Auch im Jahr 2012 machte die Bundesagentur für Arbeit, vertreten durch Heinrich Alt, bereits den Versuch, in die – verfassungsrechtlich geschützte – innere Ordnung einer politischen Partei einzugreifen, um ihr Vorschriften darüber zu machen, ob ihre Vorstandsmitglieder diese Tätigkeit entgeltlich oder unentglich auszuüben haben. (Vgl. hierzu Johannes Ponader, »Mein Rücktritt vom Amt«, http://www.faz.net/aktuell/feuilleton/ein-pirat-zieht-sich-zurueck-ich-gehe-mein-ruecktritt-vom-amt-11809930.html ) Dadurch verletzte die Bundesagentur das Recht der Parteien, ihre Organisation frei und entsprechend ihrer politischen Ziele zu gestalten.

Die Ernte der vergifteten Saat, die die »JobCenter«-Unrechtsbehörden seit 10 Jahren unter dem Zeichen der grün-sozialdemokratischen »Agenda 2010« in unserem Gemeinwesen ausstreuen, erblicken wir auch in den rassistischen Aufmärschen, die seit vielen Monaten landauf, landab, Woche für Woche in unserer Republik stattfinden.

Motiviert werden diese Aufmärsche nämlich unter anderem mit einem Wortschatz, den wir fast Satz für Satz in den antisozialen Pamphleten der Bertelsmannstiftung und der Sozialdemokratie nachlesen können, mit denen Anfang des Jahrtausends die »Agenda 2010« gerechtfertigt wurde.

Die »JobCenter«-Unrechtsbehörden tragen deshalb mit ihrer Tätigkeit einen großen Teil der Verantwortung für jene Spaltung unseres Gemeinwesens, die diese Rassisten-Aufmärsche mit hervorgebracht hat.

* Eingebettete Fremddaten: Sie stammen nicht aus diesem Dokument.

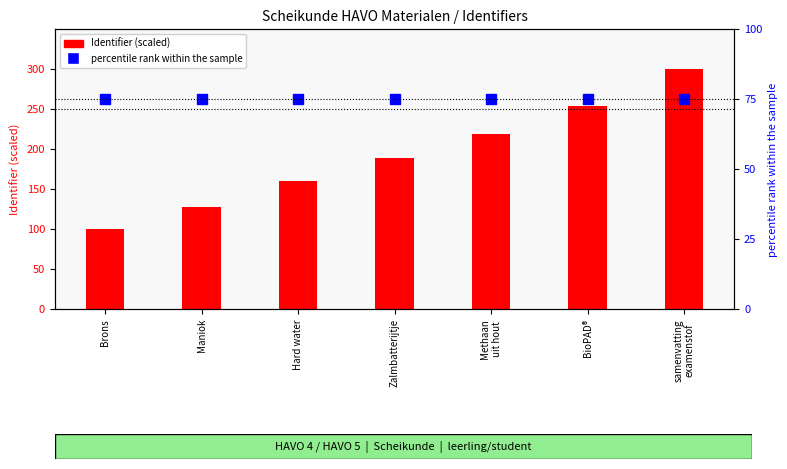

Does the chart contain any negative values?

No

Nach alledem würden wir nicht einmal den »Vorgesetzen« eines »JobCenters« wünschen, dass sie »unverzüglich auf die Seite des ›Kunden‹ befördert werden«, wie es der Nutzerbeitrag zum Schluss anregt, wenngleich wir nicht verkennen, dass viele Mitarbeiter_innen von »JobCentern«, wenn ihre Dienstverträge nicht entfristet werden, tatsächlich selbst in den Warteschlangen der Antragssteller_innen landen, und dass dieses Bedrohungsszenario gezielt eingesetzt wird, um Mitarbeiter_innen mit Gerechtigkeitsempfinden einzuschüchtern.